%%

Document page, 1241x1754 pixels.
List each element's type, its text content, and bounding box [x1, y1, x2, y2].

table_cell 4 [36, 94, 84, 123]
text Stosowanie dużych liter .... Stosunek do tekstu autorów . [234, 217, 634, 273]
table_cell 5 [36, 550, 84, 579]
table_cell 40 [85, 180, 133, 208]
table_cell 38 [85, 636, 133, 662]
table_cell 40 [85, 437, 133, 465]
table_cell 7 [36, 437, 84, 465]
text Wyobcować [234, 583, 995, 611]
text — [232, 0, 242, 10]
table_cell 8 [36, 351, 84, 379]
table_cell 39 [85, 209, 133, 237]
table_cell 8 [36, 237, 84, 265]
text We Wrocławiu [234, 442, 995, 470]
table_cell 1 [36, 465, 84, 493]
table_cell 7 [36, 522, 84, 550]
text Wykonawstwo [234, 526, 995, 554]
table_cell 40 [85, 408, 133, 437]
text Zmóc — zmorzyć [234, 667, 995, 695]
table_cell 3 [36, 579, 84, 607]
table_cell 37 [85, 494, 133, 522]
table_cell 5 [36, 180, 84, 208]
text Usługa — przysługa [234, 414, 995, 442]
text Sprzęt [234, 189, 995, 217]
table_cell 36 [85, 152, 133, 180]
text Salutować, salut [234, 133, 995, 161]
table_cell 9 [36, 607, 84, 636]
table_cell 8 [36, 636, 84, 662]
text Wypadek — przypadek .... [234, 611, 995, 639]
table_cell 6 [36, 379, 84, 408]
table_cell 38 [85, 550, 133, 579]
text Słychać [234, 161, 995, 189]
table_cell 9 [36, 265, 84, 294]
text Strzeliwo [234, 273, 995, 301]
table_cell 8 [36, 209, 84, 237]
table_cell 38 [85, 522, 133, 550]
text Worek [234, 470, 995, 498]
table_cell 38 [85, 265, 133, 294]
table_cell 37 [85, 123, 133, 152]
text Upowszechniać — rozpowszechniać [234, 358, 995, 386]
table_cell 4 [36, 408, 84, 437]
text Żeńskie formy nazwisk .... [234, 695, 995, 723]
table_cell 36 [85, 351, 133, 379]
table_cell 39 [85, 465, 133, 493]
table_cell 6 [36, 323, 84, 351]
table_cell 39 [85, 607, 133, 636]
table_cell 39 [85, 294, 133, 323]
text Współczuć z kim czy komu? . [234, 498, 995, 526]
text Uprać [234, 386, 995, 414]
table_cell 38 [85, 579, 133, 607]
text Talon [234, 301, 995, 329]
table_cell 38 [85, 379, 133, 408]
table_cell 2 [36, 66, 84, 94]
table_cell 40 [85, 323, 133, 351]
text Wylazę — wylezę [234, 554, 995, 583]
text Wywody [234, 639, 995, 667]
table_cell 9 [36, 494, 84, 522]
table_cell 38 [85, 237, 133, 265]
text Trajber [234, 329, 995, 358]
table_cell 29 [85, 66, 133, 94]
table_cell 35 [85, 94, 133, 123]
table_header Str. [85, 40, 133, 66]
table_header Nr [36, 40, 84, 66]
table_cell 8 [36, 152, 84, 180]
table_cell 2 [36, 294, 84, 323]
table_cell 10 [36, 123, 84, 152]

%%

> [Exercise goal]: Exactly as they appear above, the records are to be transcribed in full.

> [Exercise output]:
Document page, 1241x1754 pixels.
List each element's type, its text content, and bounding box [x1, y1, x2, y2].

table_cell 4 [36, 94, 84, 123]
text Stosowanie dużych liter .... Stosunek do tekstu autorów . [234, 217, 634, 273]
table_cell 5 [36, 550, 84, 579]
table_cell 40 [85, 180, 133, 208]
table_cell 38 [85, 636, 133, 662]
table_cell 40 [85, 437, 133, 465]
table_cell 7 [36, 437, 84, 465]
text Wyobcować [234, 583, 995, 611]
text — [232, 0, 242, 10]
table_cell 8 [36, 351, 84, 379]
table_cell 39 [85, 209, 133, 237]
table_cell 8 [36, 237, 84, 265]
text We Wrocławiu [234, 442, 995, 470]
table_cell 1 [36, 465, 84, 493]
table_cell 7 [36, 522, 84, 550]
text Wykonawstwo [234, 526, 995, 554]
table_cell 40 [85, 408, 133, 437]
text Zmóc — zmorzyć [234, 667, 995, 695]
table_cell 3 [36, 579, 84, 607]
table_cell 37 [85, 494, 133, 522]
table_cell 5 [36, 180, 84, 208]
text Usługa — przysługa [234, 414, 995, 442]
text Sprzęt [234, 189, 995, 217]
table_cell 36 [85, 152, 133, 180]
text Salutować, salut [234, 133, 995, 161]
table_cell 9 [36, 607, 84, 636]
table_cell 8 [36, 636, 84, 662]
text Wypadek — przypadek .... [234, 611, 995, 639]
table_cell 6 [36, 379, 84, 408]
table_cell 38 [85, 550, 133, 579]
text Słychać [234, 161, 995, 189]
table_cell 9 [36, 265, 84, 294]
text Strzeliwo [234, 273, 995, 301]
table_cell 8 [36, 209, 84, 237]
table_cell 38 [85, 522, 133, 550]
text Worek [234, 470, 995, 498]
table_cell 38 [85, 265, 133, 294]
table_cell 37 [85, 123, 133, 152]
text Upowszechniać — rozpowszechniać [234, 358, 995, 386]
table_cell 4 [36, 408, 84, 437]
text Żeńskie formy nazwisk .... [234, 695, 995, 723]
table_cell 36 [85, 351, 133, 379]
table_cell 39 [85, 465, 133, 493]
table_cell 6 [36, 323, 84, 351]
table_cell 39 [85, 607, 133, 636]
table_cell 39 [85, 294, 133, 323]
text Współczuć z kim czy komu? . [234, 498, 995, 526]
text Uprać [234, 386, 995, 414]
table_cell 38 [85, 579, 133, 607]
text Talon [234, 301, 995, 329]
table_cell 38 [85, 379, 133, 408]
table_cell 2 [36, 66, 84, 94]
table_cell 40 [85, 323, 133, 351]
text Wylazę — wylezę [234, 554, 995, 583]
text Wywody [234, 639, 995, 667]
table_cell 9 [36, 494, 84, 522]
table_cell 38 [85, 237, 133, 265]
text Trajber [234, 329, 995, 358]
table_cell 29 [85, 66, 133, 94]
table_cell 35 [85, 94, 133, 123]
table_header Str. [85, 40, 133, 66]
table_header Nr [36, 40, 84, 66]
table_cell 8 [36, 152, 84, 180]
table_cell 2 [36, 294, 84, 323]
table_cell 10 [36, 123, 84, 152]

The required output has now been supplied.